This week, NEJM published a study with major implications for patients and providers in low-resource settings. Slusher and her colleagues designed a trial in Nigeria to evaluate the safety and efficacy of sunlight canopies to treat neonatal jaundice. If neonatal bilirubin levels get too high, babies can develop kernicterus and have serious long-term neurologic impairment. In developed countries, neonates with elevated bilirubin levels are treated with blue light from an electronic source. This is usually achieved by placing the baby in a phototherapy bed or using “bili blankets.” Bili blankets are similar to an electric blanket used to wrap up a (nearly) naked baby while emitting blue light. These methods are effective, but they are expensive and require maintenance and a consistent source of electricity.
So, what about babies born in Africa and other low-resource settings? Is there a low-resource option? We have long known that sunlight includes blue light. Babies have been placed in direct sunlight to treat neonatal jaundice for centuries. But, if the levels are really high, you probably aren’t going to get enough benefit before overheating the little one. In comes the sunlight canopy. Sunlight canopies were designed to filter out most of the rays (UVA, UVB, UVC, IR, etc.), but allow the therapeutic blue light to pass through. This decreases substantially the risks of overheating and sunburn. But, there has been no large-scale trial to show if natural sunlight through a filtering canopy is safe and efficacious. That is what Slusher and colleagues managed to accomplish.
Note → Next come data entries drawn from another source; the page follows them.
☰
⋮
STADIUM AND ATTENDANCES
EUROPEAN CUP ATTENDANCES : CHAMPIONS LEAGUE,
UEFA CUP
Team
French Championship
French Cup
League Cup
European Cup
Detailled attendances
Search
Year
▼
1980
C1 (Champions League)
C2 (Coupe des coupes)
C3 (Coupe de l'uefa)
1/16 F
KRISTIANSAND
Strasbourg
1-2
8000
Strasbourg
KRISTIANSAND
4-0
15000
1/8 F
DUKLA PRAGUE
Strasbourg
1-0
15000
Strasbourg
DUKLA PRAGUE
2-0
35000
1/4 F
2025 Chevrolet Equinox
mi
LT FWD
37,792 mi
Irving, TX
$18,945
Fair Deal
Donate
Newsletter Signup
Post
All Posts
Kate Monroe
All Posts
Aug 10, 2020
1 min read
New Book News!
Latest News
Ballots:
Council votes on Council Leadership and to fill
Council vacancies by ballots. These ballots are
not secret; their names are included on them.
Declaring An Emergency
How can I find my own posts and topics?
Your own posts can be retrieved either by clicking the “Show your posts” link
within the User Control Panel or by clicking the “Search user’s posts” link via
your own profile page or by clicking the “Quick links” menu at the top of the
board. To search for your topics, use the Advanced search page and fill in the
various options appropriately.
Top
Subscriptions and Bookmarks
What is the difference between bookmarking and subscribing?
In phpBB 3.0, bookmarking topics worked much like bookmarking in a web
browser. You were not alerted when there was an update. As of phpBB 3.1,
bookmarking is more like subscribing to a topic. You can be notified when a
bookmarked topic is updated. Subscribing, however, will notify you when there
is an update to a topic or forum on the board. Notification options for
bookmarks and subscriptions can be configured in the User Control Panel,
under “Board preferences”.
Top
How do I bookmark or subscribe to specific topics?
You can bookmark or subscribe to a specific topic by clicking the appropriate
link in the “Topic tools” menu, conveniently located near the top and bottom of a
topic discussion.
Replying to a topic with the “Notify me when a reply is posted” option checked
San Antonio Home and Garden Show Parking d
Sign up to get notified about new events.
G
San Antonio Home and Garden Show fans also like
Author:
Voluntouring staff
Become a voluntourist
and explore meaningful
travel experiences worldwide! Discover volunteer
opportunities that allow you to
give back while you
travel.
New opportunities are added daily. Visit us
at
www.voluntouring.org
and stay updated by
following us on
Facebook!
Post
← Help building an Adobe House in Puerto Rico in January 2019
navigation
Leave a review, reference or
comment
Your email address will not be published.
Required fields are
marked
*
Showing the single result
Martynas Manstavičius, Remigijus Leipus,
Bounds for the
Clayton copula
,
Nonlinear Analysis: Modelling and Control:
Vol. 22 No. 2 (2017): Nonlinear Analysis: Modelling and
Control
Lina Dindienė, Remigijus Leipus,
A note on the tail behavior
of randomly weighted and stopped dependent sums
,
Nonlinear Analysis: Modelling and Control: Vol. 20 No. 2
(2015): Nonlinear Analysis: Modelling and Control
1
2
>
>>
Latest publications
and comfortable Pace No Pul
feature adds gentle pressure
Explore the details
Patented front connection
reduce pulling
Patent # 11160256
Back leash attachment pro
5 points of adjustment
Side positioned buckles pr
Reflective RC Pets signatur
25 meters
They randomized 447 newborns with elevated bilirubin levels to receive phototherapy (like we do in the US) or filtered sunlight under the canopies. The study was designed as a non-inferiority trial to establish whether the sunlight/canopy strategy is a safe and effective alternative to the more expensive phototherapy. 224 infants were assigned to receive filtered sunlight under the canopy. 223 infants were assigned to receive phototherapy. Both groups showed a therapeutic decrease in bilirubin level after starting with an average of 6mg/dL. There were no adverse events requiring study withdrawal in either group. Infants under the canopy were more likely to develop mild hyperthermia, but never to an unsafe temperature. The authors concluded that filtered sunlight canopies are not inferior and that filtered sunlight phototherapy offers a safe and efficacious option in settings where phototherapy is not available. This study is exciting, because it arms providers in low-resource, tropical settings with an affordable and sustainable option. Filtered sunlight therapy using these canopies will likely become the standard of care in low-resource settings, at least those in the parts of the world where sunlight is abundant.